The problem: Rewrite all the items below, putting "view" in place of "pose" and changing nothing else. Leave the pictures out of your answer.

Task material:

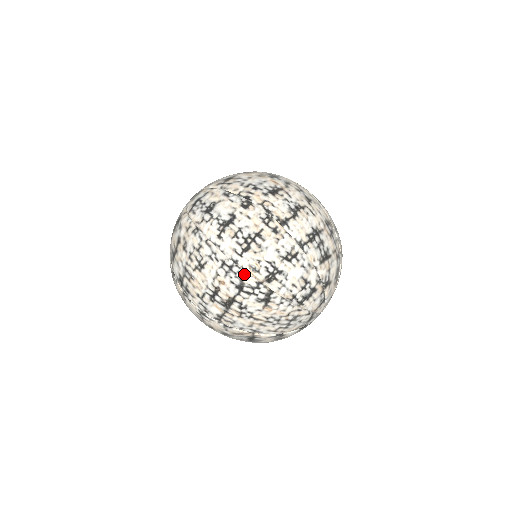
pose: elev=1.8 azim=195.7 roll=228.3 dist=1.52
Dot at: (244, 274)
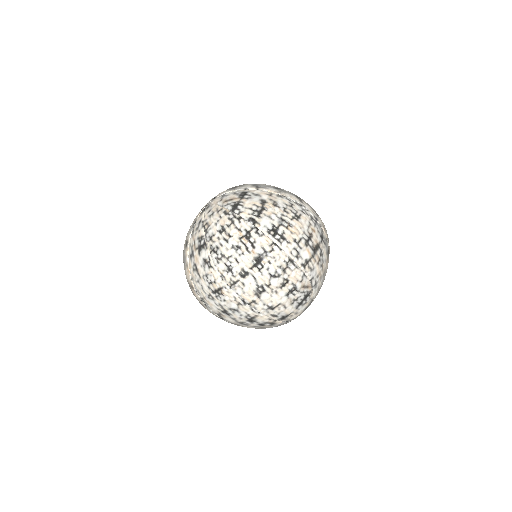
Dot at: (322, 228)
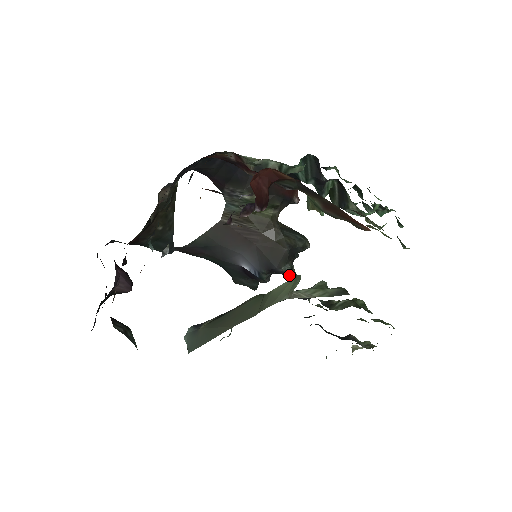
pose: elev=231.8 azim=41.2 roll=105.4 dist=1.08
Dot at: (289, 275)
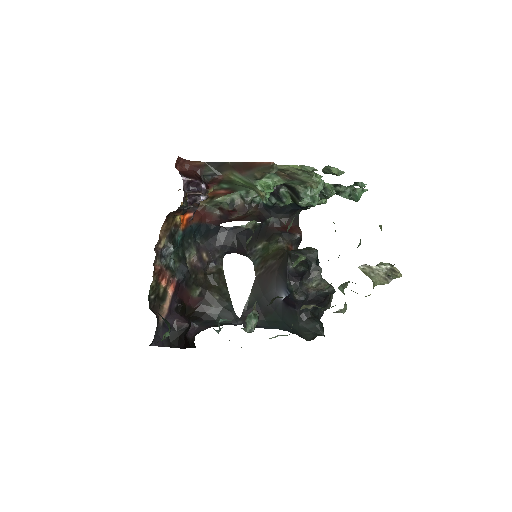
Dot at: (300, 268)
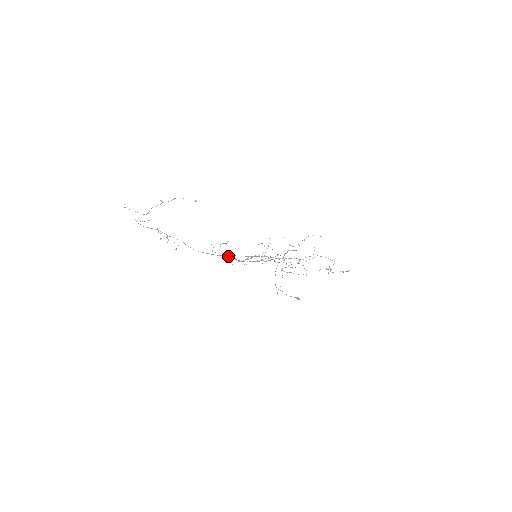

Answer to the exercise:
view: elev=1.8 azim=195.7 roll=228.3 dist=1.52
Dot at: (244, 274)
Dot at: (322, 228)
view: elev=231.8 azim=41.2 roll=105.4 dist=1.08
Dot at: (289, 275)
Dot at: (300, 268)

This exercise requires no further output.